← Autodidact Archive · Original Dissent · yummybear
Thread ID: 8559 | Posts: 1 | Started: 2003-07-29
2003-07-29 17:15 | User Profile
[url=http://news.bbc.co.uk/1/hi/world/americas/3106559.stm]http://news.bbc.co.uk/1/hi/world/americas/3106559.stm[/url]
Pentagon axes online terror bets
The Pentagon has abandoned plans to set up an online trading market to help predict terrorist attacks. Senator John Warner, chairman of the Senate Armed Services Committee, said he had spoken by telephone to the programme's director "and we mutually agreed that this thing should be stopped".
Under the plan, bets could have been made about future terrorist attacks and other major political developments.
But the proposal ran into fierce opposition in the US Congress.
Senators Ron Wyden of Oregon and Byron Dorgan of North Dakota, both Democrats, wrote to the Pentagon urging it to abandon the idea.
"The idea of a federal betting parlour on atrocities and terrorism is ridiculous and it's grotesque," said Senator Wyden.
Senator Dorgan said it was "useless, offensive and unbelievably stupid". He said he had trouble in persuading other people it was not a hoax.
"How would you feel if you were the King of Jordan and you learned that the US Defence Department was taking bets on your being overthrown within a year?" he asked.
Market vision
The idea had been to try to improve the prediction and prevention of events by using the expertise of the open market instead of relying on government agencies which have often failed in the past.
The US Defence Department defended the initiative and compared the proposed market to those predicting the price of petroleum, the results of elections and even the demand for cinema tickets.
"Research indicates that markets are extremely efficient, effective and timely aggregators of dispersed and even hidden information," it said in a statement earlier.
Markets have done this in economics for some time and the Iowa Electronic Markets does it for US presidential elections, so it is not really novel
Merli Baroudi
Risk Services
"Futures markets have proven themselves to be good at predicting such things as election results; they are often better than expert opinions."
The proposed scheme - called the Policy Analysis Market (PAM) - was set up by a Pentagon unit known as the Defence Advanced Research Projects Unit.
This is under the control of retired Admiral John Poindexter who has been involved in another controversy recently in a plan for a sweeping electronic intelligence operation.
If the plan had gone ahead, the market would have worked by getting traders to deposit money in an account and using that to buy and sell contracts.
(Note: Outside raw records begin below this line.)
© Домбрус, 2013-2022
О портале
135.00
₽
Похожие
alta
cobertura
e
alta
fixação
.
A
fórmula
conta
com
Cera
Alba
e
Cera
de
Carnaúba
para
They would have made their money if a particular event actually happened.
Invitations had gone out online for an initial 1,000 traders to register on 1 August and the programme had been designed to start on 1 October.
Cost effective insight
Senator Wyden explained the system by saying: "You may think early on that Prime Minister X is going to be assassinated. So you buy the futures contracts for 5 cents each.
"The payoff if he is assassinated is $1 per futures. So if it comes to pass, those who bought at 5 cents make 95 cents and those who bought at 50 cents make 50 cents."
One of the organisations which provided data for the project was the Economist Intelligence Unit in London.
Speaking before the plan was abandoned, its Director of Risk Services, Merli Baroudi, told BBC News Online: "It is trying to gather insights of people in a cost effective way. Markets have done this in economics for some time and the Iowa Electronic Markets does it for US presidential elections, so it is not really novel."